For obtaining $b_n$, we use the initial condition, $u(x,t)$, for example, $$ -100x = \sum_{n=1}^{\infty}b_n \sin n \pi x$$ for the initial condition of $u(0,t=0)=0, u(L,t=0)=100$
How can we obtain $b_n$ when the initial condition is zero, for example
IC: $u(x,0)=0$
BC1: $u(0,t)=0$
BC2: $u(L,t)=100$
or a bit more tricky
IC: $u(x,0)=0$
BC1: $u_x(0,t)=0$
BC2: $u(L,t)=100$
When applying the initial condition, the Fourier series is
$$ 0 = \sum_{n=1}^{\infty}b_n \sin n \pi x$$
How do we obtain $b_n$?
The problem isn't the the initial condition is zero, but rather your boundary conditions are not homogeneous. Therefore, you can't apply a series solution just yet.

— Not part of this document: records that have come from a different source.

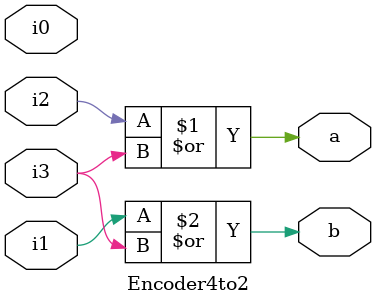
<source format=v>
`timescale 1ns / 1ps
module Encoder4to2(output a,b, input i3,i2,i1,i0);

or o1(a,i2,i3);
or o2(b,i1,i3);

or o3(i0,i1,i2,i3);

endmodule


</source>
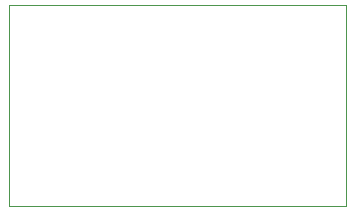
<source format=gbr>
%TF.GenerationSoftware,KiCad,Pcbnew,5.1.7-a382d34a8~87~ubuntu18.04.1*%
%TF.CreationDate,2020-11-14T17:29:08-06:00*%
%TF.ProjectId,quick reset,71756963-6b20-4726-9573-65742e6b6963,rev?*%
%TF.SameCoordinates,Original*%
%TF.FileFunction,Profile,NP*%
%FSLAX46Y46*%
G04 Gerber Fmt 4.6, Leading zero omitted, Abs format (unit mm)*
G04 Created by KiCad (PCBNEW 5.1.7-a382d34a8~87~ubuntu18.04.1) date 2020-11-14 17:29:08*
%MOMM*%
%LPD*%
G01*
G04 APERTURE LIST*
%TA.AperFunction,Profile*%
%ADD10C,0.050000*%
%TD*%
G04 APERTURE END LIST*
D10*
X127000000Y-102108000D02*
X127000000Y-85090000D01*
X155575000Y-102108000D02*
X127000000Y-102108000D01*
X155575000Y-85090000D02*
X155575000Y-102108000D01*
X127000000Y-85090000D02*
X155575000Y-85090000D01*
M02*

</source>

Instead, try breaking up the solution into
$$ u(x,y) = w(x) + v(x,y) $$
where $w(x)$ is the steady-state solution, satisfying
$$ w_{xx} = 0 $$
with B.C.s: $w_x(0) = 0$, $w(L) = 100$. Solving this gives $w(x) = 100$.
Then, you can solve the residual problem
$$ v_t = \kappa v_{xx} $$
with B.C.s: $v_x(0,t) = v(L,t) = 0$
and I.C.: $v(x,0) = u(x,0) - w(x) = -100$
Now you can proceed as usual.